En 1965 Gabriel García Márquez tomó la carretera que llevaba de la Ciudad de México a Acapulco y en el camino se le ocurrió la historia de la que quizá sea su novela más famosa, Cien años de soledad. En ese entonces la carretera no era la moderna autopista que conocemos ahora (llegar hasta la playa tomaba al menos siete horas desde la capital del país) y García Márquez tampoco era el escritor ganador del premio Nobel en el que se convertiría años más tarde (apenas había publicado sus primeras novelas y un puñado de cuentos, además de su trabajo periodístico).
Viajaba a costas guerrerenses para pasar el fin de semana con su familia y distraerse de una idea que lo estaba atormentando. Llevaba tiempo inquieto por crear algo diferente “no sólo de cuanto había escrito hasta entonces, sino de cuanto había leído” y no podía sacárselo de la cabeza. Fue mientras estaba al volante que la historia que después se convertiría en Cien años de soledad lo tomó por sorpresa, cautivándolo con tal intensidad que casi pierde de vista a una vaca que cruzaba por el camino y apenas pudo esquivar a tiempo.

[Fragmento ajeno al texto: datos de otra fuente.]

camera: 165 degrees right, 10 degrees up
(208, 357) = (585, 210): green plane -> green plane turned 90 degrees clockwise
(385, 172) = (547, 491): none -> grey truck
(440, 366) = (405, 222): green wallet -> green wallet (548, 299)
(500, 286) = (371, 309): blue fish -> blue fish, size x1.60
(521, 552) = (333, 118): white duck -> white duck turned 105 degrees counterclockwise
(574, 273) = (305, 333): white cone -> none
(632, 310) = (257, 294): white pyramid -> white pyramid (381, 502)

De regreso al Distrito Federal
A pesar del incidente y el largo camino, García Márquez llegó sano y salvo a Acapulco. Sin embargo, tiempo después contó en La novela detrás de la novela, un texto que escribió en 2002 recordando el proceso de creación de su obra maestra, que no pudo descansar ni disfrutar de la playa en ese fin de semana del 65. El escritor estaba impaciente por regresar a su casa en la colonia San Ángel, del entonces Distrito Federal, y vaciar sobre el papel esa idea que le había llegado, providencial, a media carretera.

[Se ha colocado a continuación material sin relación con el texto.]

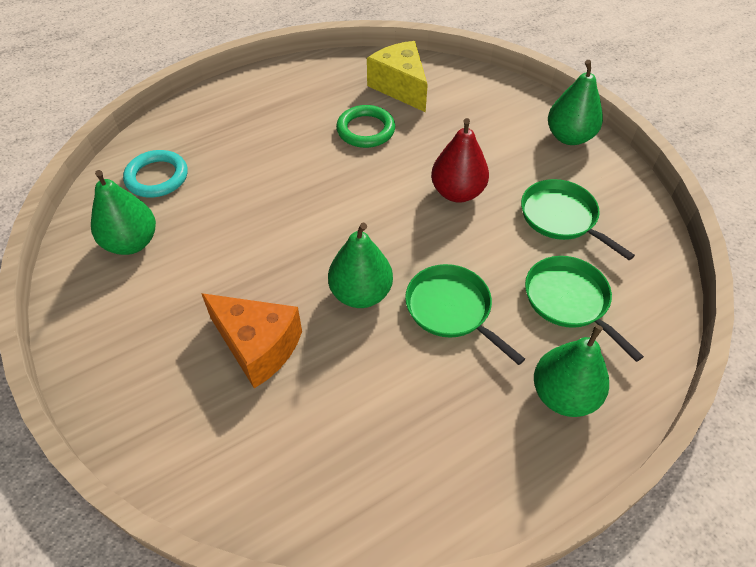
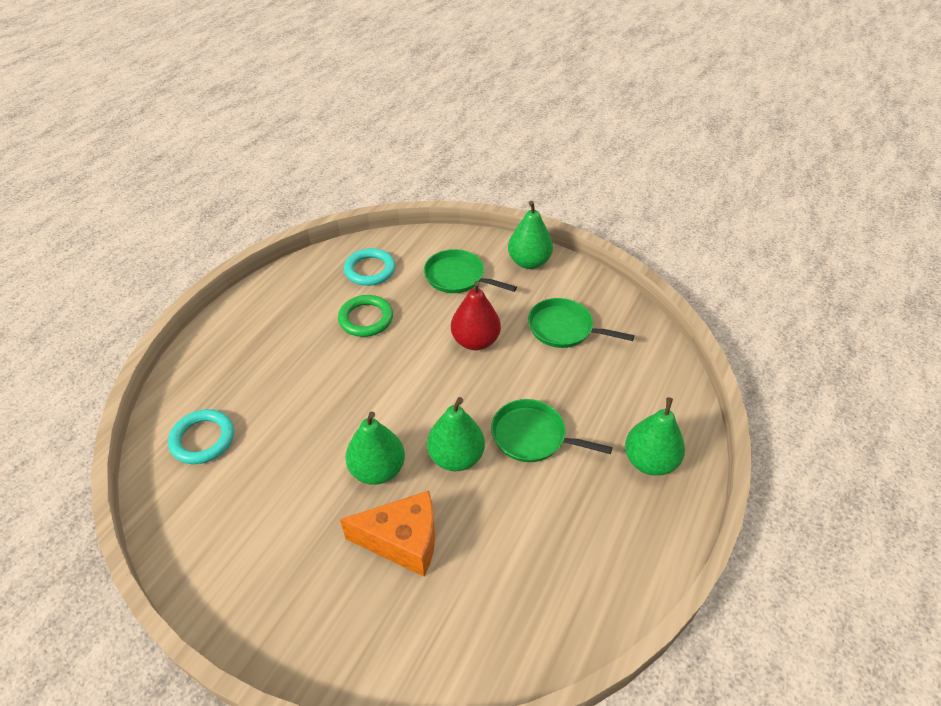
camera: 30 degrees left, 5 degrees down
(132, 243) = (223, 509): green pear -> green pear (377, 470)
(400, 87) = (370, 270): yellow cheese -> turquoise ring
(569, 300) = (609, 389): green pan -> green pan (457, 277)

“No tuve un minuto de sosiego en la playa. El martes, cuando regresamos a México, me senté a la máquina para escribir una frase inicial que no podía soportar dentro de mí: Muchos años después, frente al pelotón de fusilamiento, el coronel Aureliano Buendía había de recordar aquella tarde remota en que su padre lo llevó a conocer el hielo”, escribió “el Gabo” en sus memorias sobre aquel viaje.
Carencias de familia
En realidad, Macondo no era algo nuevo en la obra de Gabriel García Márquez. Inspirado en su pueblo natal Aracataca, en Colombia, está presente desde su primera novela, La hojarasca, y es el escenario de varios de los cuentos que se reúnen en Los funerales de la Mamá Grande. Si bien el universo de Cien años de soledad empezó a gestarse desde mucho antes, lo que se le reveló a García Márquez de camino a Acapulco fue un argumento contado de forma lineal, de la misma manera en que su abuela le contaba las historias, con toda la inocencia de lo extraordinario.
La obsesión con esa idea fue tal que durante los siguientes dieciocho meses no se despegó de la máquina de escribir ni un sólo día, hasta ver la novela terminada en 1966. En todo ese tiempo fue su esposa Mercedes quien se las arregló para mantener el hogar a flote, a pesar de no tener ningún ingreso. Las carencias de la familia se resumen en la famosa anécdota sobre el envío del manuscrito terminado a la Editorial Sudamericana, en Buenos Aires.
El resto es historia
El matrimonio no tenía suficiente dinero para mandar el texto completo y lo único que pudieron hacer fue dividir el paquete en dos y enviar una parte, como una previa hasta reunir la suma necesaria para completarlo. Sin embargo, al regresar a casa se dieron cuenta que habían usado su dinero para enviar el último fragmento de la novela. A pesar del error, el editor Francisco Porrúa quedó cautivado por el adelanto incompleto de la novela y no dudó en publicarla.
La primera edición llegó a los anaqueles en mayo de 1967, pasando a convertirse en una de las obras más importantes del realismo mágico y el boom latinoamericano. La concepción de Cien años de soledad, rumbo a Acapulco, fue igual de fantástica que la historia de los Buendía, pero un día común y corriente en la vida de Gabriel García Márquez.